INSTRUCTIONS FOR THE TASK:
Below are entries with pictures in them. Output exactly the lines starting at the line with "REJOIGNEZ-NOUS" and ending at the line with "nı sıra, genç", both included, but not the pictures.

DATA PROVIDED:
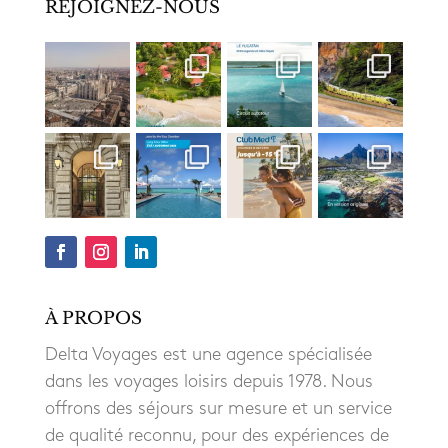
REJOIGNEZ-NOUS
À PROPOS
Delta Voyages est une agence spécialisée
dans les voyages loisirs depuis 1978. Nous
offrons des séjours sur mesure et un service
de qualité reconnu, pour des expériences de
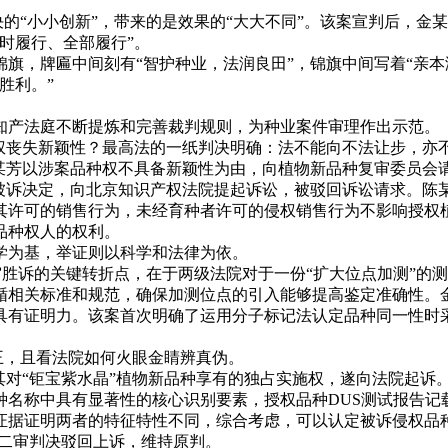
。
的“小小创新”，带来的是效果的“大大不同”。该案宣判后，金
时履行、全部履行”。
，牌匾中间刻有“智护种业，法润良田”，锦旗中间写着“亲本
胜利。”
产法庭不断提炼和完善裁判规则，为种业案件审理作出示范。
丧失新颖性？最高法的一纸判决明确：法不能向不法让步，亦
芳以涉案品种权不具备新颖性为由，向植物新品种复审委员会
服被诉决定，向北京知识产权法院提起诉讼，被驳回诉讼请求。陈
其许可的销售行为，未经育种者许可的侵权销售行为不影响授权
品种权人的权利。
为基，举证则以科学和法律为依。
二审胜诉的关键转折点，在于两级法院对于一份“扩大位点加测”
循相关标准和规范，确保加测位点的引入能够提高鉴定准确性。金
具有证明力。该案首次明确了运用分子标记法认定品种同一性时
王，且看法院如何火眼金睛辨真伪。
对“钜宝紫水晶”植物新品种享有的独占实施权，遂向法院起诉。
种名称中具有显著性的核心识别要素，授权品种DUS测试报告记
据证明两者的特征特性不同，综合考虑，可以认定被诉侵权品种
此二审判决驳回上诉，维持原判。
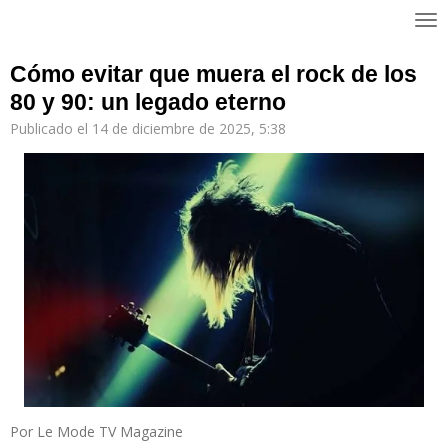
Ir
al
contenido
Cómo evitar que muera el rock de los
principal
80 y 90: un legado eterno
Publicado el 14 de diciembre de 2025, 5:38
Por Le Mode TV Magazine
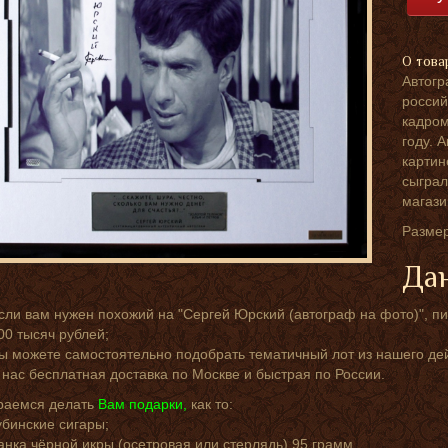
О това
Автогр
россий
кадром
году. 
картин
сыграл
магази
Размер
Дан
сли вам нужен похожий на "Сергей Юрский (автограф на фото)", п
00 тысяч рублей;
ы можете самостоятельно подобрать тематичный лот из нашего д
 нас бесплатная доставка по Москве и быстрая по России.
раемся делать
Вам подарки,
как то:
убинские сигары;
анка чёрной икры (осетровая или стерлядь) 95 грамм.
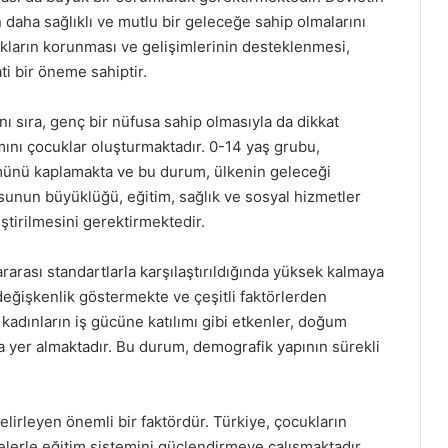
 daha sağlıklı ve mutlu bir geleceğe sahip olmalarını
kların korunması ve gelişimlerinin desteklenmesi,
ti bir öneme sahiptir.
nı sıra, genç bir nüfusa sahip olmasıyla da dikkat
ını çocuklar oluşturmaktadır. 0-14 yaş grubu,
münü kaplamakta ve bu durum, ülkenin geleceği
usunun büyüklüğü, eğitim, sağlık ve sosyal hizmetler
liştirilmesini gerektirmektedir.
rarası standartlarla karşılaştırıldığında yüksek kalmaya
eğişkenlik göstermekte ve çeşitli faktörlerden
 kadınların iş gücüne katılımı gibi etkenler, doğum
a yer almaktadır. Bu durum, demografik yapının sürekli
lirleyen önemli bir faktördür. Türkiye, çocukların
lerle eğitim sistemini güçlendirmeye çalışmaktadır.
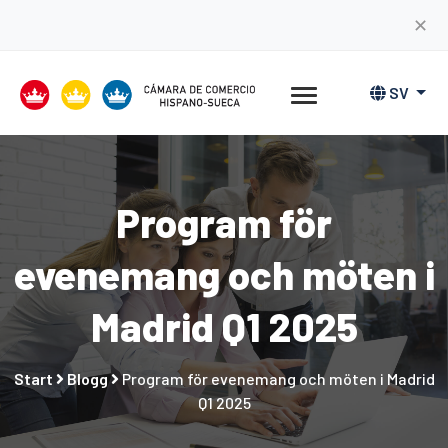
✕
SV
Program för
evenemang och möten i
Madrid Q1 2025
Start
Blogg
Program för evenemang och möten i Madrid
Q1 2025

==

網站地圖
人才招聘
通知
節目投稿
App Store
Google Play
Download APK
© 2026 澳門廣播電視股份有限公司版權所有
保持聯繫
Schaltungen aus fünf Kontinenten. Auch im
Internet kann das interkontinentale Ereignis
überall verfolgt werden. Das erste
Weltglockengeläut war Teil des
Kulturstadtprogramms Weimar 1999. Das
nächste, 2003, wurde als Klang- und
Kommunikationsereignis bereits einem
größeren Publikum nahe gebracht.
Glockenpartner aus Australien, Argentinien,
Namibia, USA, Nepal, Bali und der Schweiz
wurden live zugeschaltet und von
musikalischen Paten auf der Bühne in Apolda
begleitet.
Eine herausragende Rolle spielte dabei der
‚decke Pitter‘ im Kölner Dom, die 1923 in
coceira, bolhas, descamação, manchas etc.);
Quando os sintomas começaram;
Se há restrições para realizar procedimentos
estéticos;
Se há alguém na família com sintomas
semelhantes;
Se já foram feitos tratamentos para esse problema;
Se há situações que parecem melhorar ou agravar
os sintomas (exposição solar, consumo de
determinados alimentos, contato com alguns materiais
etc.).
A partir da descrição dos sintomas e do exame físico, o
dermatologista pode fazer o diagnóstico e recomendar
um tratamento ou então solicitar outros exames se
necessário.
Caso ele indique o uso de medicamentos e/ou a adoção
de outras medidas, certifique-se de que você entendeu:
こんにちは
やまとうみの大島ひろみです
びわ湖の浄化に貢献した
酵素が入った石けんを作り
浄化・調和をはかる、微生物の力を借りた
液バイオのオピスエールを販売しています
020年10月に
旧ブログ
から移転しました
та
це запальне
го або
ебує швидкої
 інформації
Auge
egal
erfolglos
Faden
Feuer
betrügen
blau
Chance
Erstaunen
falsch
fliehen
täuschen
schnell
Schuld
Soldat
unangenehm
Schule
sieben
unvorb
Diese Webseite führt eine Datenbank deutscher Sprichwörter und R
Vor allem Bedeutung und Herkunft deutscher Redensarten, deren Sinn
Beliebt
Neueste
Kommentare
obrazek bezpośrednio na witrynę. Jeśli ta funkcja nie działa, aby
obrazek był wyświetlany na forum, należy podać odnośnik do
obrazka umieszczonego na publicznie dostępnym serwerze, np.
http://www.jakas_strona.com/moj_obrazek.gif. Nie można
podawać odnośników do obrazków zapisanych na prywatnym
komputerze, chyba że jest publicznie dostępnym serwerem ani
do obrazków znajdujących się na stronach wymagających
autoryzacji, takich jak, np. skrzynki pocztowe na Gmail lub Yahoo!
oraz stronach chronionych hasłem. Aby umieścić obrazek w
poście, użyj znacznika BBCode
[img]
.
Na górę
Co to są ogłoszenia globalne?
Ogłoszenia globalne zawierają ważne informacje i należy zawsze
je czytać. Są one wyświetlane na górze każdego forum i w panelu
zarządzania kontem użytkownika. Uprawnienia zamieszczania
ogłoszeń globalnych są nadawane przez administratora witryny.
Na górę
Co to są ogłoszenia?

...

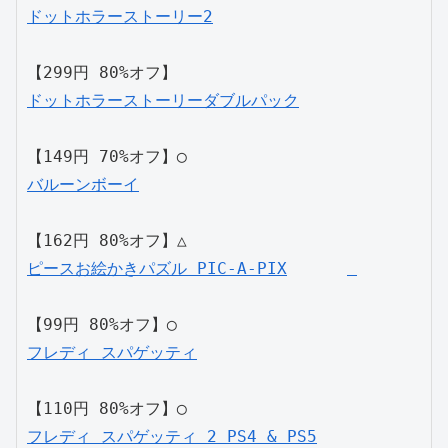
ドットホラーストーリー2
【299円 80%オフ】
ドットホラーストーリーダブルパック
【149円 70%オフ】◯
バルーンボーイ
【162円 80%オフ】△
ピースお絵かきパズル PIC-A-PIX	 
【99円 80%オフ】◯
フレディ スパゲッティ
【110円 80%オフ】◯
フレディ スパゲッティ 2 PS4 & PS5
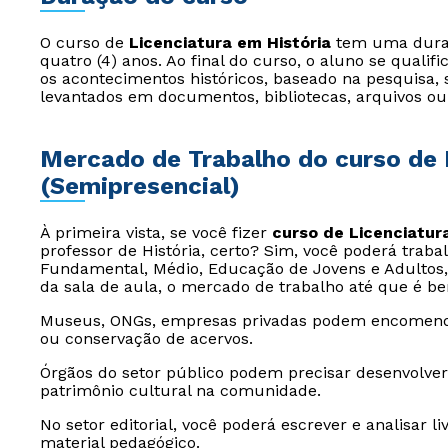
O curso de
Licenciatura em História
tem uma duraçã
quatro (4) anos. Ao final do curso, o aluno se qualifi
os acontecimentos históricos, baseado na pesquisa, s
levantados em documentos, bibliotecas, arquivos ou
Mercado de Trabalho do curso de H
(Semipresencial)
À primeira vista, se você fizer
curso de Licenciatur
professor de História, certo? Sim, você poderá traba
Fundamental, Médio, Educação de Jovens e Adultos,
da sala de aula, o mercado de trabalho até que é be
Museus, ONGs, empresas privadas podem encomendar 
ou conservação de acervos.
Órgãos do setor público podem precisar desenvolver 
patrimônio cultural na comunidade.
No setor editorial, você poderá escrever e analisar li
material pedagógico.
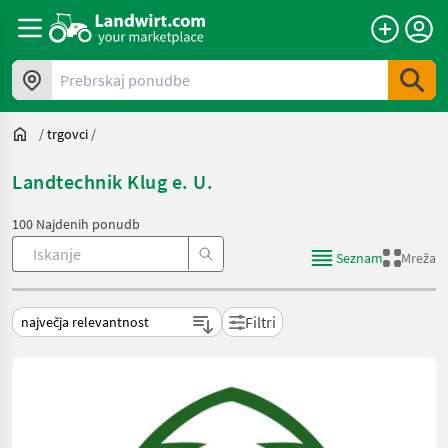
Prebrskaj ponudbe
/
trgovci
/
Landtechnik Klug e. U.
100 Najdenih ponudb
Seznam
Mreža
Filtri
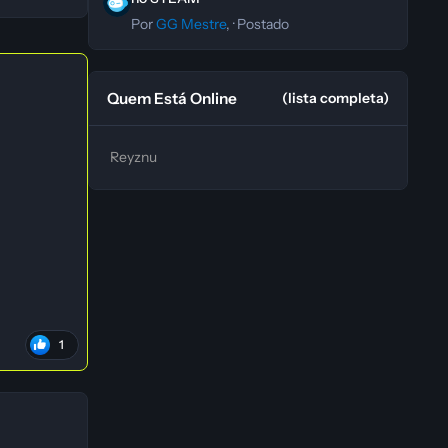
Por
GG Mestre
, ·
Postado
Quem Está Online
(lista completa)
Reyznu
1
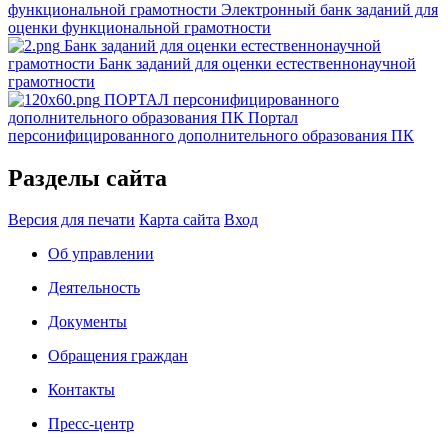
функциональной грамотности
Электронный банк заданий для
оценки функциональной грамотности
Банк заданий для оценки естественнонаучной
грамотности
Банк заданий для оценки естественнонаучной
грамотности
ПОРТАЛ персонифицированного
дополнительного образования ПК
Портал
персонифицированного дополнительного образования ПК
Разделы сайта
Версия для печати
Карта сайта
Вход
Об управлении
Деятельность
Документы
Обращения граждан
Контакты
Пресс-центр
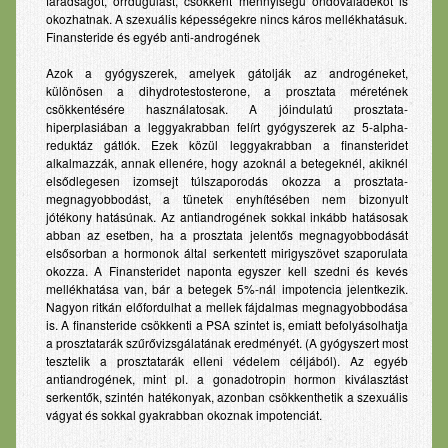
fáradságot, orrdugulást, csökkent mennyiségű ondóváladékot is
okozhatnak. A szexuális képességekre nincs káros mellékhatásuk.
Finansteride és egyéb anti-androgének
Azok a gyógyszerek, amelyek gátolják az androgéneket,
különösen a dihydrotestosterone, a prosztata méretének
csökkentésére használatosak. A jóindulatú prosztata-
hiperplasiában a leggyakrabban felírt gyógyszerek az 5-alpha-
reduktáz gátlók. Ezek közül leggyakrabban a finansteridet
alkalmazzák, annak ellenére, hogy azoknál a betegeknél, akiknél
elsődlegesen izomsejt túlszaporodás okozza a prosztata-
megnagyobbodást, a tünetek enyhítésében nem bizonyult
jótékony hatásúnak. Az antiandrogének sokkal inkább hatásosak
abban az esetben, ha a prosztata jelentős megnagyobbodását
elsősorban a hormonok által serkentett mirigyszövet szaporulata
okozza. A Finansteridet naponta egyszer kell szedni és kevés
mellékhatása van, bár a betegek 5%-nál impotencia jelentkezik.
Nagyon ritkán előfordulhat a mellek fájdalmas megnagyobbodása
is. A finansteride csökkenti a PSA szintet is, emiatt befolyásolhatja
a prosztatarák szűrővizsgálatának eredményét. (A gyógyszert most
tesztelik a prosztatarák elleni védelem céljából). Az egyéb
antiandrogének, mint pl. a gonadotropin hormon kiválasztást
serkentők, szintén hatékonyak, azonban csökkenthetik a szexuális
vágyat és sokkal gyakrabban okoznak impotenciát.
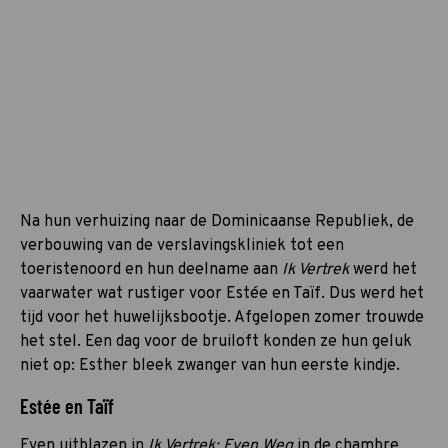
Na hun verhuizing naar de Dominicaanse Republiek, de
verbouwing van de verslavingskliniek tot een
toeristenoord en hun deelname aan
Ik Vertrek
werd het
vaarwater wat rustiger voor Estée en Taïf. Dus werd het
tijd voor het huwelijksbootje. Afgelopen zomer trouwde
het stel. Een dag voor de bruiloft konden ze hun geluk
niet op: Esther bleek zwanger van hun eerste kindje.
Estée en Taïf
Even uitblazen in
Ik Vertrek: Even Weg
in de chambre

YOUR SOLUTION:
REJOIGNEZ-NOUS
À PROPOS
Delta Voyages est une agence spécialisée
dans les voyages loisirs depuis 1978. Nous
offrons des séjours sur mesure et un service
de qualité reconnu, pour des expériences de
。
的“小小创新”，带来的是效果的“大大不同”。该案宣判后，金
时履行、全部履行”。
，牌匾中间刻有“智护种业，法润良田”，锦旗中间写着“亲本
胜利。”
产法庭不断提炼和完善裁判规则，为种业案件审理作出示范。
丧失新颖性？最高法的一纸判决明确：法不能向不法让步，亦
芳以涉案品种权不具备新颖性为由，向植物新品种复审委员会
服被诉决定，向北京知识产权法院提起诉讼，被驳回诉讼请求。陈
其许可的销售行为，未经育种者许可的侵权销售行为不影响授权
品种权人的权利。
为基，举证则以科学和法律为依。
二审胜诉的关键转折点，在于两级法院对于一份“扩大位点加测”
循相关标准和规范，确保加测位点的引入能够提高鉴定准确性。金
具有证明力。该案首次明确了运用分子标记法认定品种同一性时
王，且看法院如何火眼金睛辨真伪。
对“钜宝紫水晶”植物新品种享有的独占实施权，遂向法院起诉。
种名称中具有显著性的核心识别要素，授权品种DUS测试报告记
据证明两者的特征特性不同，综合考虑，可以认定被诉侵权品种
此二审判决驳回上诉，维持原判。
Ir
al
contenido
Cómo evitar que muera el rock de los
principal
80 y 90: un legado eterno
Publicado el 14 de diciembre de 2025, 5:38
Por Le Mode TV Magazine
О това
Автогр
россий
кадром
году. 
картин
сыграл
магази
Размер
Дан
сли вам нужен похожий на "Сергей Юрский (автограф на фото)", п
00 тысяч рублей;
ы можете самостоятельно подобрать тематичный лот из нашего д
 нас бесплатная доставка по Москве и быстрая по России.
раемся делать
Вам подарки,
как то:
убинские сигары;
анка чёрной икры (осетровая или стерлядь) 95 грамм.
 daha sağlıklı ve mutlu bir geleceğe sahip olmalarını
kların korunması ve gelişimlerinin desteklenmesi,
ti bir öneme sahiptir.
nı sıra, genç bir nüfusa sahip olmasıyla da dikkat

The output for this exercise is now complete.